Climate Action Newmarket…

Commentaire

Climate Action Newmarket Aurora is submitting several climate and local governance considerations regarding Bill 98, Building Homes and Improving Transportation Infrastructure Act, 2026. We respectfully request that this submission be entered into the public record.

It is essential that this legislation does not unintentionally weaken the local leadership that is helping communities grow in a responsible and climate resilient way. Key considerations are outlined below.

1. Protecting Local Climate Action

Municipalities such as Newmarket have been advancing practical climate solutions, including green development standards, low emissions building approaches, and transit oriented planning that reduces community wide emissions. These efforts reflect local realities and community needs.
As Bill 98 moves forward, municipalities should retain the flexibility to design and implement these measures. Streamlined approvals and standardized planning approaches, while well intentioned, could limit the ability to require energy efficient buildings, climate resilient infrastructure, and effective stormwater systems.
Maintaining this local capacity is essential to ensuring that growth aligns with York Region and municipal climate commitments.

2. Infrastructure Capacity and Climate Resilience

Across York Region, including Newmarket and Aurora, infrastructure capacity, particularly water and wastewater, remains a key constraint in meeting growth targets. Regional planning documents show that capital needs are outpacing available funding, with development charge revenues not keeping pace with rising costs.
If growth approvals proceed faster than infrastructure delivery, communities may struggle to build housing in a sustainable and resilient way. Gaps in water and wastewater investment can affect stormwater management, increase flood risks, and lead to more energy intensive solutions over time.
Aligning growth with infrastructure readiness is critical. Bill 98 can support this by ensuring municipalities are able to coordinate development with these foundational systems.
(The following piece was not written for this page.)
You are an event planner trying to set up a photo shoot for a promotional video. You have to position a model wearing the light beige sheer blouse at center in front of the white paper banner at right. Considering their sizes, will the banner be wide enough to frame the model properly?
3. Transportation and Sustainable Mobility

The Bill’s focus on transportation presents an opportunity, but it requires alignment with local priorities. In York Region, municipalities are working toward transit oriented communities, expanded active transportation networks, and complete streets that reduce emissions and improve quality of life.
This direction is reinforced by the federal government’s recently announced transit funding agreement, which emphasizes long term investment in public transit, housing enabling infrastructure, and complete communities. Together, these commitments reflect a shared objective across governments to link growth with sustainable mobility.
Without alignment, accelerated processes or standardized approaches could unintentionally favour road expansion over transit and active transportation. Supporting municipal leadership helps ensure transportation investments advance both mobility and climate goals.

4. Regional Planning Coordination

Municipalities such as Aurora and Newmarket rely on coordinated regional planning to integrate housing, infrastructure, and climate objectives. These collaborative frameworks support consistency in emissions reduction, green infrastructure, and stormwater management.
It is important that Bill 98 respects and maintains these regional relationships rather than replacing them with uniform approaches that may not reflect local conditions.

Recommendations

To align Bill 98 with sustainable growth and long term resilience, we recommend:

Preserve municipal climate leadership by protecting the ability to adopt and implement local green development standards

Strengthen infrastructure coordination and support for water, wastewater, stormwater, and transit systems

Maintain meaningful consultation and local input to ensure community needs and environmental standards continue to be reflected.